U.S. Pat. No. 4,043,129 issued to Barkman C. McCabe and Edward Zajac applied the deep well pumping concept of the earlier McCabe U.S. Pat. No. 3,757,516 to high temperature geothermal brines above about 500.degree. F. The McCabe-Zajac U.S. Pat. No. 4,043,129 taught that the advantages of deep well pumping, including avoidance of the loss of heat of vaporization and reduction of mineral precipitation, could be realized in connection with very high temperature geothermal brines by mixing a high temperature geothermal brine which might have a relatively high mineral content derived from a relatively deep well with a lower temperature brine that might have a relatively low mineral content derived from a shallower or peripheral well, to produce a brine mixture of sufficiently lowered temperature to be within the practical temperature and pressure ranges for pumping and which may also have a lowered mineral content. However, this still would not solve the serious silica scaling problem in plant and reinjection equipment where the high temperature brines had a dissolved silica content proximate saturation levels at source temperatures, the situation in the Salton Sea and Brawley geothermal fields.

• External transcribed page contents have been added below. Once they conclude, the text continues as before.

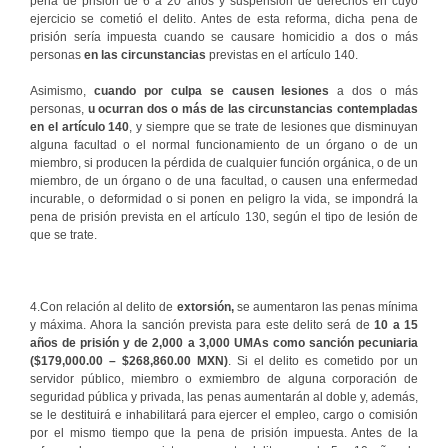
pena de prisión de 6 a 20 años y suspensión de derechos en cuyo
ejercicio se cometió el delito. Antes de esta reforma, dicha pena de
prisión sería impuesta cuando se causare homicidio a dos o más
personas
en
las circunstancias
previstas en el artículo 140.
Asimismo,
cuando por culpa se causen lesiones
a dos o más
personas,
u
ocurran dos o más de las circunstancias contempladas
en el artículo 140
, y siempre que se trate de lesiones que disminuyan
alguna facultad o el normal funcionamiento de un órgano o de un
miembro, si producen la pérdida de cualquier función orgánica, o de un
miembro, de un órgano o de una facultad, o causen una enfermedad
incurable, o deformidad o si ponen en peligro la vida, se impondrá la
pena de prisión prevista en el artículo 130, según el tipo de lesión de
que se trate.
4.Con relación al delito de
extorsión,
se aumentaron las penas mínima
y máxima. Ahora la sanción prevista para este delito será de
10 a 15
años de prisión y de 2,000 a 3,000 UMAs como sanción pecuniaria
($179,000.00 – $268,860.00 MXN)
. Si el delito es cometido por un
servidor público, miembro o exmiembro de alguna corporación de
seguridad pública y privada, las penas aumentarán al doble y, además,
se le destituirá e inhabilitará para ejercer el empleo, cargo o comisión
por el mismo tiempo que la pena de prisión impuesta. Antes de la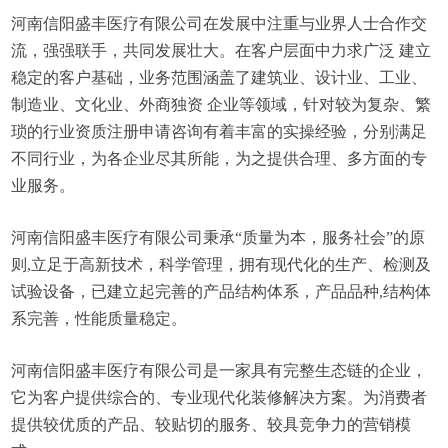
河南信阳盛丰医疗有限公司在发展中注重与业界人士合作交
流，强强联手，共同发展壮大。在客户层面中力求广泛 建立
稳定的客户基础，业务范围涵盖了建筑业、设计业、工业、
制造业、文化业、外商独资 企业等领域，针对较为复杂、繁
琐的行业资质注册申请咨询有着丰富的实操经验，分别满足
不同行业，为各企业尽其所能，为之提供合理、多方面的专
业服务。
河南信阳盛丰医疗有限公司秉承“质量为本，服务社会”的原
则,立足于高新技术，科学管理，拥有现代化的生产、检测及
试验设备，已建立起完善的产品结构体系，产品品种,结构体
系完善，性能质量稳定。
河南信阳盛丰医疗有限公司是一家具有完整生态链的企业，
它为客户提供综合的、专业现代化装修解决方案。为消费者
提供较优质的产品、较贴切的服务、较具竞争力的营销模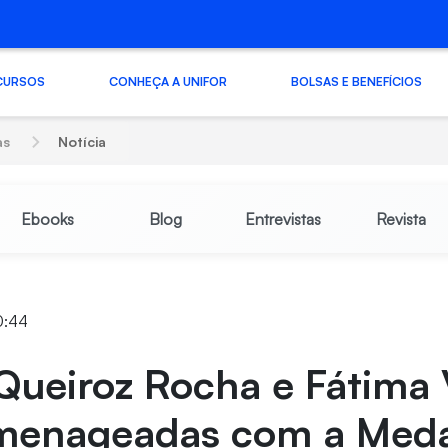
CURSOS
CONHEÇA A UNIFOR
BOLSAS E BENEFÍCIOS
as
Notícia
Ebooks
Blog
Entrevistas
Revista
10:44
Queiroz Rocha e Fátima 
menageadas com a Med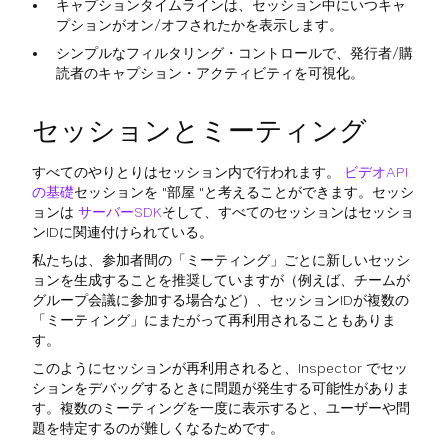
キャプションタイムラインは、セッション中にいつキャ
プションがオン/オフされたかを表示します。
シンプルなフィルタリング・コントロールで、発行者/購
読者のキャプション・アクティビティを可視化。
セッションとミーティング
すべてのやりとりはセッション内で行われます。
ビデオAPI
の基礎
セッションを "部屋 "と考えることができます。セッシ
ョンは
サーバーSDK
そして、すべてのセッションはセッショ
ンIDに関連付けられている。
私たちは、参加者間の「ミーティング」ごとに新しいセッシ
ョンを生成することを推奨していますが（例えば、チームが
グループ会議に参加する場合など）、セッションIDが複数の
「ミーティング」にまたがって再利用されることもありま
す。
このようにセッションが再利用されると、Inspector でセッ
ションをデバッグするときに問題が発生する可能性がありま
す。複数のミーティングを一度に表示すると、ユーザーや問
題を特定するのが難しくなるためです。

Some more recent prior art work has involved the use of a reactor clarifier, a type of apparatus known in the sewage treatment art, in an attempt to reduce the silica content of high temperature, high silica geothermal brines so as to protect reinjection well equipment against silica plugging. A publication regarding such use of a reactor clarifier was made at the Second Invitational Well-Testing Symposium of October 25-57, 1978 at the University of California, Berkeley, by Robert H. Van Note, John L. Featherstone and Bernard Pawlowski, entitled "A Cost-Effective Treatment System for the Stabilization of Spent Geothermal Brines". However, this only involved the lower temperature tail end part of a proposed geothermal electrical power plant, and did not have any effect on the silica precipitation problem in heat extraction apparatus such as steam separators or heat exchangers. Thus, where a plurality of steam separators in successively lowering temperature and pressure ranges were contemplated for a geothermal electrical power plant, the use of a reactor clarifier in a downstream lower temperature position could not check the silica from starting to precipitate out onto walls of a first stage steam separator or from precipitating out in large quantities on walls of a second stage steam separator, as well as in associated conduits.